Colorado State University’s infectious disease research program will be under new leadership as of May 1. Dr. Rick Lyons, formerly with the University of New Mexico Health Sciences Center, is joining CSU to oversee the Infectious Disease Research Center on the university’s Foothills Campus and the infectious disease Supercluster. Lyons will replace Ralph Smith, who is retiring from CSU on May 30 after more than 27 years of service.
Lyons, a doctor of internal medicine, has extensive experience in infectious disease research and leadership. For the past 16 years, while at New Mexico Health Sciences Center, he was a professor of medicine in the Department of Internal Medicine and director of the Center for Infectious Disease and Immunity. His research interests are focused on understanding the interaction of pathogens with a host, particularly for anthrax and tularemia. His laboratory has been a leading facility in the field of biothreats. Colorado State’s infectious disease research also focuses on biothreats, researching several diseases that could be used as a biological weapons.
“Colorado State University will continue to strengthen its expertise, strategic partnerships and global role in infectious disease under the leadership of Dr. Lyons,” said Bill Farland, vice president for Research at CSU. “His dedication to understanding, preventing, diagnosing and treating infectious disease is visible through his international reputation for excellence in research and a capacity for leadership and vision."
Lyons received his undergraduate degree in biochemistry from Washington State University in 1976 and his doctorate in immunology and microbiology at University of Texas Southwestern in 1981. His medical degree is from UT Southwestern in 1987. He performed his internship, residency and fellowship in hematology and oncology at the Brigham and Women’s Hospital in Boston.
Lyons has received funding from the American Heart Association, National Institutes of Health, Defense Advanced Research Project Agency and the Department of Defense to study different aspects of host pathogenesis.

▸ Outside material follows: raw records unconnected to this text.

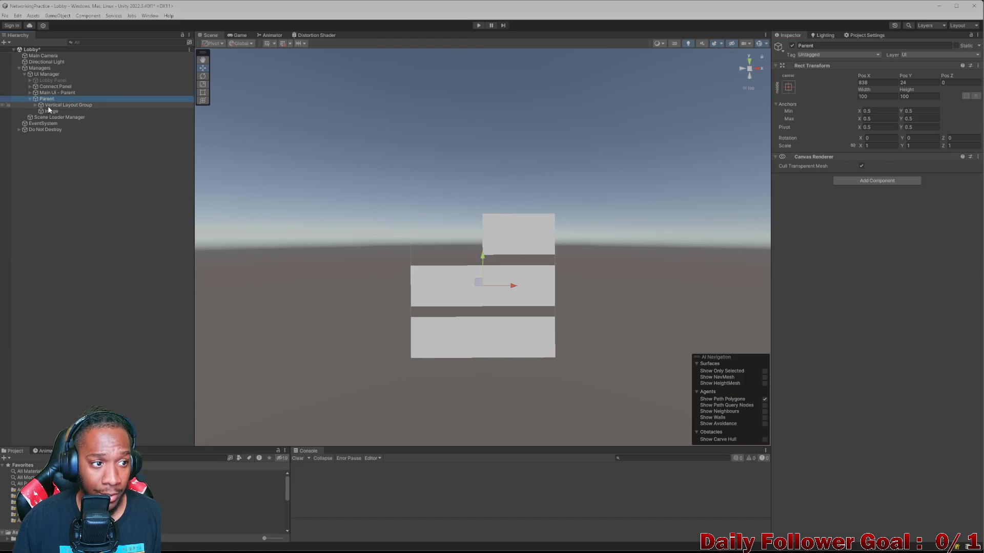
{"action": "left_click", "coordinate": [52, 111]}
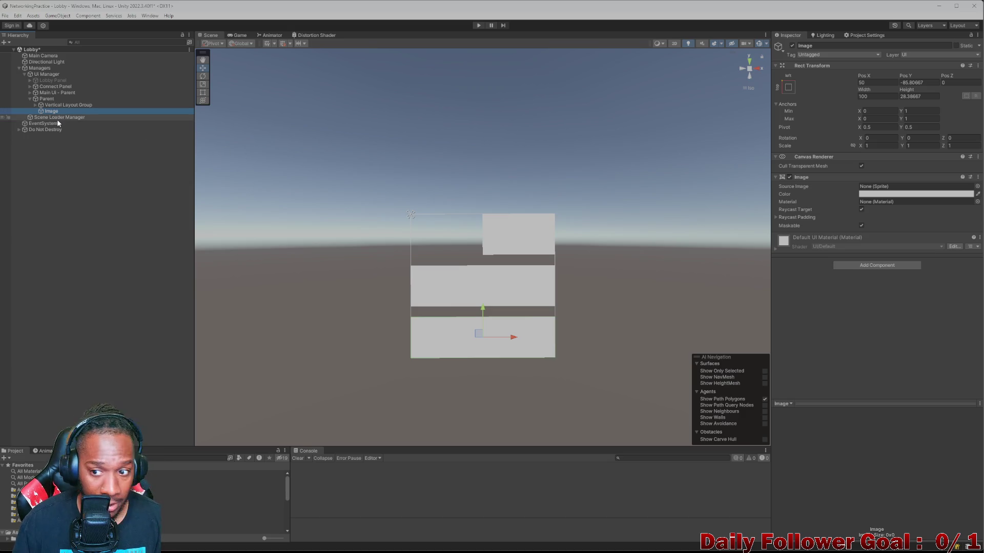
{"action": "key", "text": "Delete"}
Step: Add a new Image under Parent and set its colour to black
{"action": "right_click", "coordinate": [46, 100]}
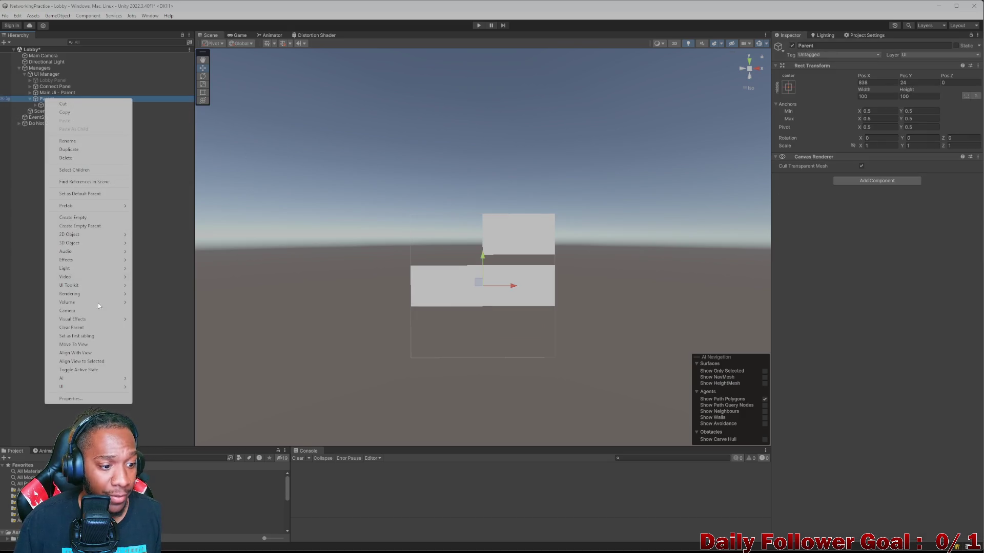
{"action": "mouse_move", "coordinate": [94, 387]}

He is serves on the board of directors for the National Center for Genome Research and for the Biophysical Corporation in Austin. He sits on committees for the National Institutes of Health and the National Academy of Sciences, which focus for on translating research into products to fight human diseases.
Colorado State’s infectious disease research is among the best in the world, with more than $50 million annually in research expenditures and more than 100 university faculty. With the addition of the soon-to-be-opened Research Innovation Center, the university’s Infectious Disease Research Center will grow to more than 120,000 square feet of research infrastructure, including the university’s Rocky Mountain Regional Biocontainment Laboratory. A $30-million-dollar, 38,000-square-foot building, the Regional Biocontainment Laboratory at CSU was the first of 13 similar high-level laboratories across the nation funded by the National Institutes of Health to begin researching important infectious diseases. The lab houses the Rocky Mountain Regional Center of Excellence for Biodefense and Emerging Infectious Diseases, which is a multi-disciplinary intellectual collaboration of researchers from Colorado, Montana, North Dakota, South Dakota, Utah and Wyoming. The Regional Center of Excellence focuses on zoonotic emerging diseases, which are animal diseases that are transmissible to humans.
The university is a world leader in researching West Nile virus, drug-resistant tuberculosis, yellow fever, dengue, hantavirus, plague, tularemia and other diseases.
In 2007, the university unveiled the business support arm of the infectious disease Supercluster, called MicroRx, to expedite efforts to transfer research into the commercial marketplace. Lyons will join CSU just days before the university unveils a new building on its Foothills Campus that is devoted to pairing research with businesses to speed quality of life improving innovations and vaccines, tests and preventative medicine for diseases, including infectious diseases, into the marketplace. That building, the Research Innovation Center, celebrates its opening May 11 and features research and business development space for start-up companies and existing companies partnering with CSU on developing products.
Lyons will build on Smith’s vision for the Infectious Disease Research Center and Supercluster to continue as world-class leaders in infectious disease research, education, technology transfer and outreach and continue to draw the best scientists, staff and students from the academia and serve as a magnet for commercial development by private sector partners.
“I am very excited that Rick Lyons will lead infectious disease research at CSU,” said Smith, an infectious disease professor in the College of Veterinary Medicine and Biomedical Sciences. “His training and experience in infectious diseases are ideal for bringing enthusiasm, knowledge and vigor to the program. He has served as a consultant and committee member of several critical national groups dealing with infectious diseases, and he brings with him national leadership in the field.”